I’m not sure that we should be overloading pathlib with every routine that operates on a path. The module started life as a way to manipulate path names that was a bit easier than string manipulation

It started life in CPython with glob(), open(), mkdir(parents=False) etc already present. The PurePath side is only half the story.

now seems to be growing to the point that people want anything and everything that touches the file system to be a method on a path object :frowning:

It’s purpose per its docstring and documentation is high-level path operations. Things like move() fall more comfortably into pathlib than shutil IMHO. PEP 428 briefly mentions this.

What use-cases are there for users reimplementing (probably badly…) these functions?

Users would implement the low level methods like open() and iterdir() in their AbstractPath subclass, and by doing so would gain methods like glob() and, in this proposal, move() for free. We’re doing for path-like objects what the io module did for file-like objects. cloudpathlib is my go-to example for this, but there are plenty of other examples of users applying the pathlib API to things other than the local filesystem on PyPI and GitHub.

4 Likes

Agreed that file/directory handling is scattered all over the place. I’m not sure that we need to do anything about it.

shutil is not a module for implementing shells, it is a module of utilities commonly found in shells. As I mentioned earlier, it is fairly arbitrary what bits belong to the os, a shell, or whether (like glob) it should be in its own module. Much of that is due to historical accidents.

pathlib is a clear win when it comes to being able to operate on paths as a data structure, e.g. joining paths. But when performing file/directory operations, it is a subjective matter of taste whether we prefer path.do_something(arg) or do_something(path, arg).

That’s why I have little or even negative interest in the churn of moving things from shutil, which uses a function API, to pathlib, which uses a method API. Whether you spell it sugar, suiker, сахар, or zucchero, it’s still got the same amount of calories.

If shutil supports path objects, and it should, then it should support any object which provides the same interface as path objects.
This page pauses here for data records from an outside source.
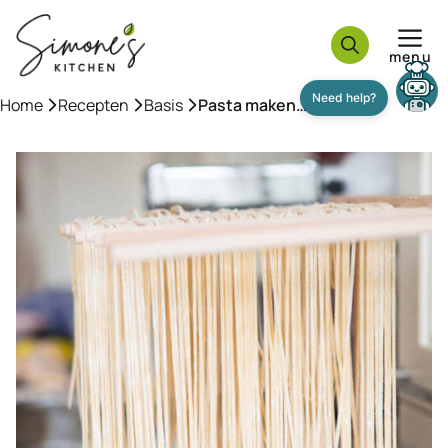
Ga
naar
menu
de
inhoud
Home
»
Recepten
»
Basis
»
Pasta maken… de basis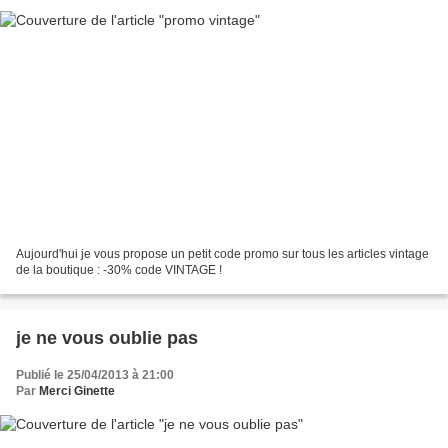
Aujourd'hui je vous propose un petit code promo sur tous les articles vintage
de la boutique : -30% code VINTAGE !
je ne vous oublie pas
Publié le 25/04/2013 à 21:00
Par
Merci Ginette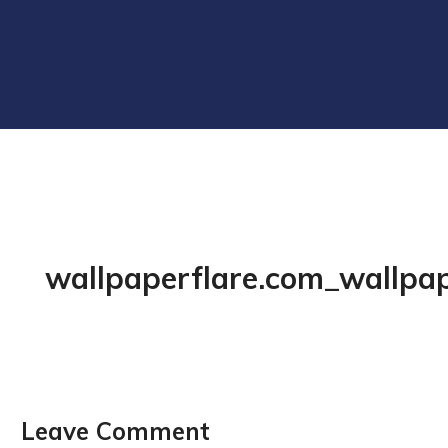
wallpaperflare.com_wallpap
Leave Comment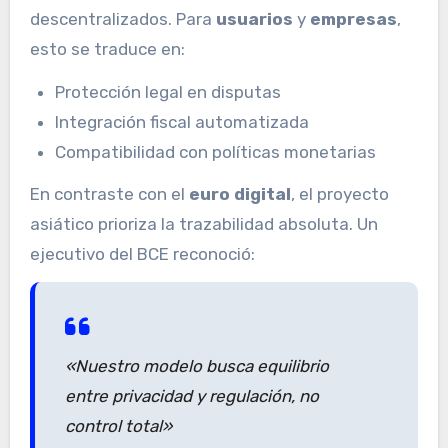
descentralizados. Para
usuarios
y
empresas
,
esto se traduce en:
Protección legal en disputas
Integración fiscal automatizada
Compatibilidad con políticas monetarias
En contraste con el
euro digital
, el proyecto
asiático prioriza la trazabilidad absoluta. Un
ejecutivo del BCE reconoció:
«Nuestro modelo busca equilibrio
entre privacidad y regulación, no
control total»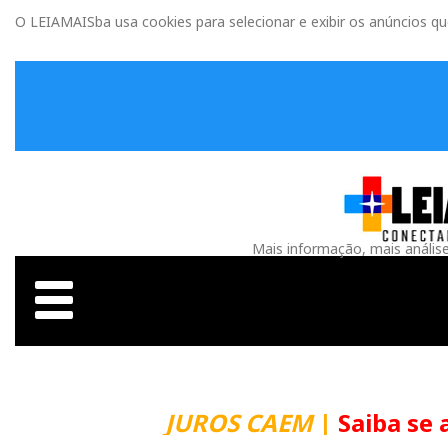
O LEIAMAISba usa cookies para selecionar e exibir os anúncios q
Mais informação, mais anális
JUROS CAEM
|
Saiba se 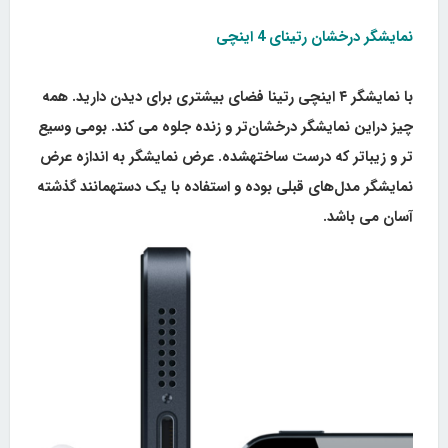
نمایشگر درخشان رتینای 4 اینچی
با نمایشگر ۴ اینچی رتینا فضای بیشتری برای دیدن دارید. همه
چیز دراین نمایشگر درخشان‌تر و زنده جلوه می کند. بومی وسیع
تر و زیبا‌تر که درست ساختهشده. عرض نمایشگر به اندازه عرض
نمایشگر مدل‌های قبلی بوده و استفاده با یک دستهمانند گذشته
آسان می باشد.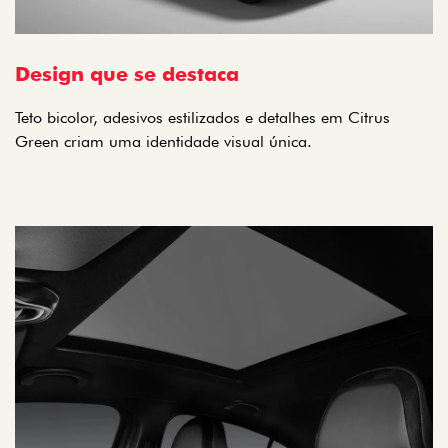
Design que se destaca
Teto bicolor, adesivos estilizados e detalhes em Citrus
Green criam uma identidade visual única.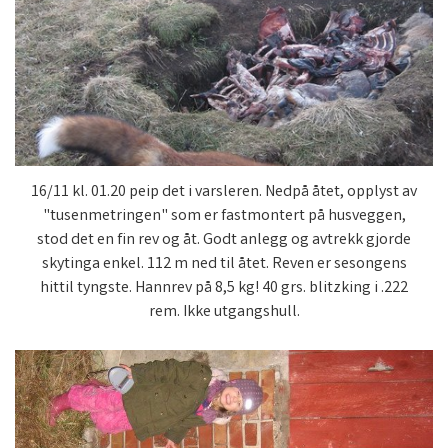
16/11 kl. 01.20 peip det i varsleren. Nedpå åtet, opplyst av
"tusenmetringen" som er fastmontert på husveggen,
stod det en fin rev og åt. Godt anlegg og avtrekk gjorde
skytinga enkel. 112 m ned til åtet. Reven er sesongens
hittil tyngste. Hannrev på 8,5 kg! 40 grs. blitzking i .222
rem. Ikke utgangshull.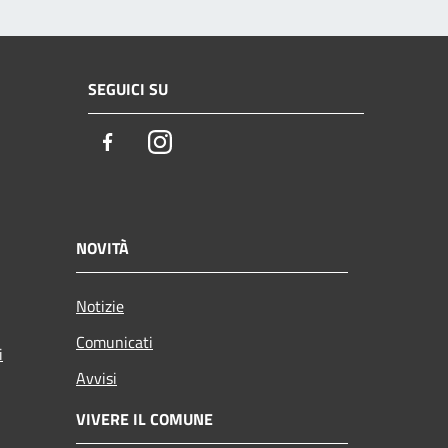
SEGUICI SU
Facebook
Instagram
NOVITÀ
Notizie
Comunicati
i
Avvisi
VIVERE IL COMUNE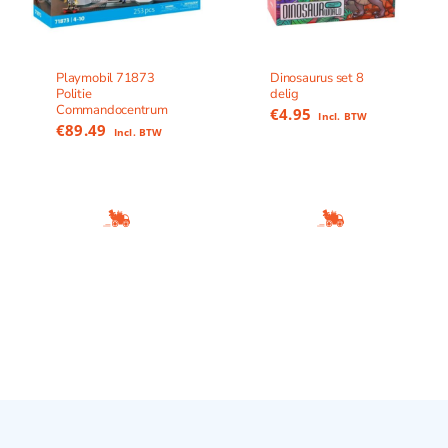
Playmobil 71873
Dinosaurus set 8
Politie
delig
Commandocentrum
€
4.95
Incl. BTW
€
89.49
Incl. BTW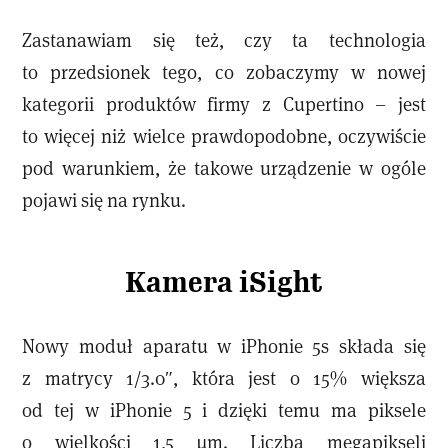
Zastanawiam się też, czy ta technologia
to przedsionek tego, co zobaczymy w nowej
kategorii produktów firmy z Cupertino – jest
to więcej niż wielce prawdopodobne, oczywiście
pod warunkiem, że takowe urządzenie w ogóle
pojawi się na rynku.
Kamera iSight
Nowy moduł aparatu w iPhonie 5s składa się
z matrycy 1/3.0″, która jest o 15% większa
od tej w iPhonie 5 i dzięki temu ma piksele
o wielkości 1,5 µm. Liczba megapikseli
There’s little need to move the implementation into pathlib if we use duck-typing.

1 Like

Do you want to deprecate the path-like protocol or what? Because the purpose of introducing that protocol was that you no need to add more and more methods in pathlib.Path and you can just use existing functions with path-like objects. It is also easy to add support of path-like objects in your code without explicitly depending on pathlib.

2 Likes

The path-like protocol could be expanded once we add AbstractPath. It currently covers two use cases:

  1. You need a string because you’re doing string manipulation (e.g. os.path.join())
  2. You need a string because you’re going to use an OS API (e.g. os.readlink())

At the moment these use cases are unified, so there is no issue. When we introduce AbstractPath we may want to introduce the distinction in the API. See this cloudpathlib issue for more.

It’s not directly relevant to moving shutil things, but only indirectly via the association I’ve made with the AbstractPath work.

Simpler example of the above is to use the “wrong” OS flavour of PurePath. For example:

import os, ntpath, pathlib

# perfectly reasonable on all OSs as we're just doing string manip
ntpath.join(pathlib.PureWindowsPath('c:/users'), 'me')

# what is the expected behaviour on non-Windows platforms here?
os.makedirs(pathlib.PureWindowsPath('c:/users/you'))

At the moment this is an edge case, but if we introduce AbstractPath it could become a more of a problem.

Otherwise I have no objection to os.PathLike and os.fspath(). Very happy for folks to implement path-like objects using a single method; the AbstractPath business is only there for folks who want something richer. I see no reason to deprecate them, but perhaps there might be a reason to expand them to distinguish the above two cases.